Tory frontbencher Viscount Younger of Leckie said: “It would be wrong to make comparisons with other dreadful crimes that took place.

“The Government wants information recovery and reconciliation to be at the heart of a revised legacy system that is fair and proportionate that deliver for victims from all communities.

“The point is we need to look forward and not backwards, but equally look at the legacy of the past.”

Tory peer and former special adviser at the Northern Ireland Office Lord Cain said: “This was a vile murder for which there was no justification along with many thousands of others in Northern Ireland over the period of the Troubles.

“Does the minister agree the right approach to legacy is not highly selective, one-sided, open-ended and costly public inquiries, but to establish mechanisms that have broad community support and which have the potential to offer better outcomes for all those who lost loved ones in the Troubles?”

Stressing that collusion was wrong, he added: “We should never forget the vast, vast majority of those who served in Northern Ireland in the RUC and the armed forces did so with exemplary professionalism, integrity and bravery.”

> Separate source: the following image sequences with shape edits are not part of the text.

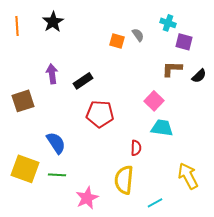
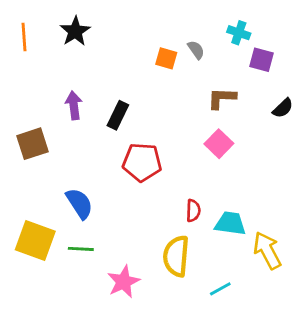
brown L-shape: (172, 69) -> (222, 98), moved
black rectangle: (83, 81) -> (118, 115), turned -30
cyan trapezoid: (162, 128) -> (230, 223), moved

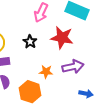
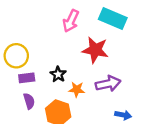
black star: (30, 42) -> (58, 74), moved

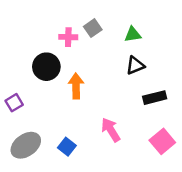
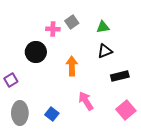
orange arrow: (76, 86) -> (72, 66), moved
gray ellipse: (26, 145) -> (20, 113), turned -55

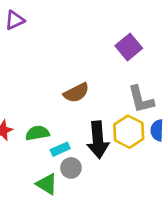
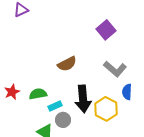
gray L-shape: (141, 99) -> (115, 69), turned -35
yellow hexagon: (129, 132) -> (106, 109), moved

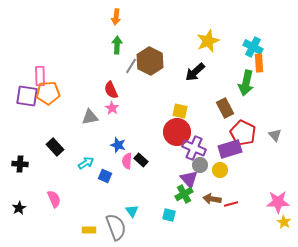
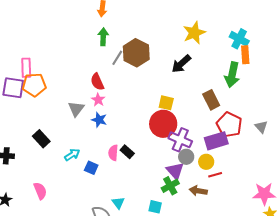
gray triangle: (90, 117) -> (76, 109), turned -42
blue star: (118, 145) -> (99, 120), moved
red line: (231, 204) -> (215, 175), moved

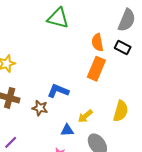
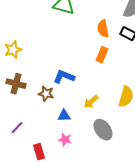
orange rectangle: (96, 69) -> (102, 55), size x0.7
blue triangle: (67, 130) -> (64, 116), moved

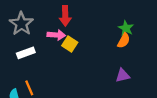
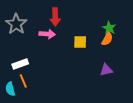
yellow square: (70, 44) -> (80, 42), moved, turned -32
white rectangle: (26, 53) -> (20, 64), moved

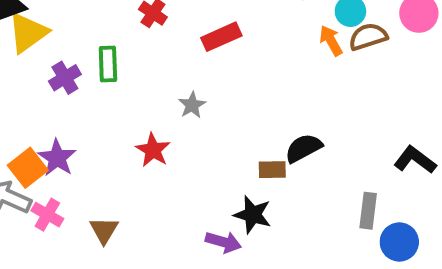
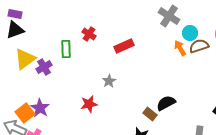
yellow triangle: (28, 33) -> (25, 59), moved
green rectangle: (108, 64) -> (66, 49), moved
red star: (153, 150) -> (89, 104), turned 30
brown rectangle: (272, 170) -> (150, 114), turned 40

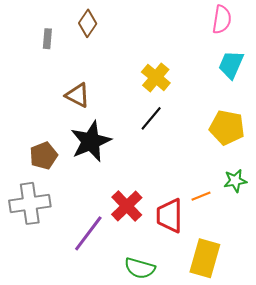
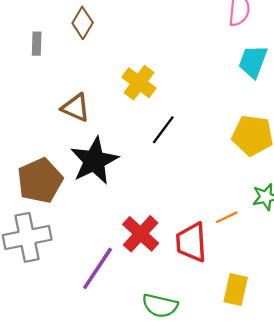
yellow cross: (156, 77) -> (139, 83), moved
brown pentagon: (44, 156) -> (40, 181), size x1.4
yellow rectangle: (205, 258) -> (236, 290), size x0.7

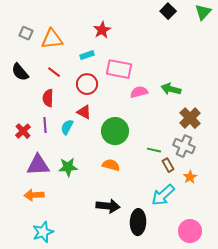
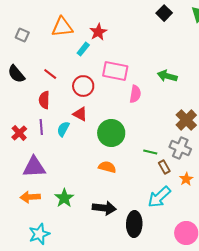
orange triangle: (52, 39) -> (62, 27), moved
cyan rectangle: (87, 55) -> (83, 49), moved, turned -32
green arrow: (171, 89) -> (167, 76), moved
pink semicircle: (139, 92) -> (135, 94), turned 114
green star: (68, 167) -> (64, 198), moved, turned -30

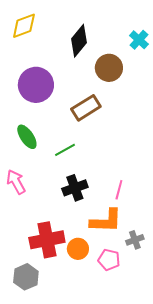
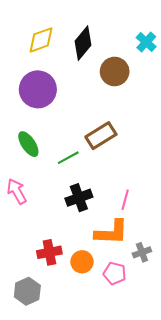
yellow diamond: (24, 26) -> (41, 40), moved
brown rectangle: (86, 108) -> (101, 136), moved
red cross: (47, 240) -> (49, 252), size x0.7

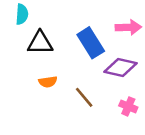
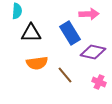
pink arrow: (128, 27) -> (89, 14), moved
orange semicircle: (48, 82) -> (37, 63), size x1.5

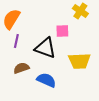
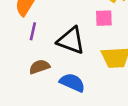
pink square: (62, 31) -> (104, 18), moved

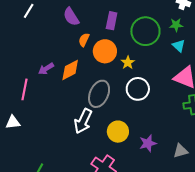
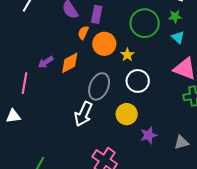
purple rectangle: (112, 21) -> (97, 14), moved
yellow circle: (118, 132) -> (127, 114), moved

Former Ulster Unionist leader Lord Empey said: “The issue which runs through this particular case and the differing opinions about it is one of double standards.

“The vast majority of victims have no lobby groups working on their behalf and their cases are barely mentioned.”

He added: “In this particular case there was collusion, that has been admitted. I wanted to ask the minister why is it that collusion that is clearly an issue for the Irish government, when in the 1970s senior cabinet ministers were involved in the creation, financing and equipping and training of the Provisional IRA is never mentioned?”

Pointing out other legal figures had been killed in Northern Ireland, including several members of his own party, the peer said: “There appears to be a different stream for people who have big political connections, particularly in the United States, and the majority of victims are left basically to stew in their own juice.

“Why is it there is no focus on the involvement and apology sought from the Irish government as well as our own?”

Deputy leader of the DUP Lord Dodds of Duncairn said: “The murder of Pat Finucane in 1989 has been and should be condemned as wrong and wicked and so too are the murders of all innocent victims in Northern Ireland and elsewhere.”

He accused Sinn Fein “and their fellow travellers” of refusing to condemn the murder of other judges of and lawyers.

“Indeed they still eulogise and glorify their terrorist killers,” he said.

Reading out a list of victims, Lord Dodds added: “Their families too deserve to know who planned and who colluded in their murders. We remember them also.”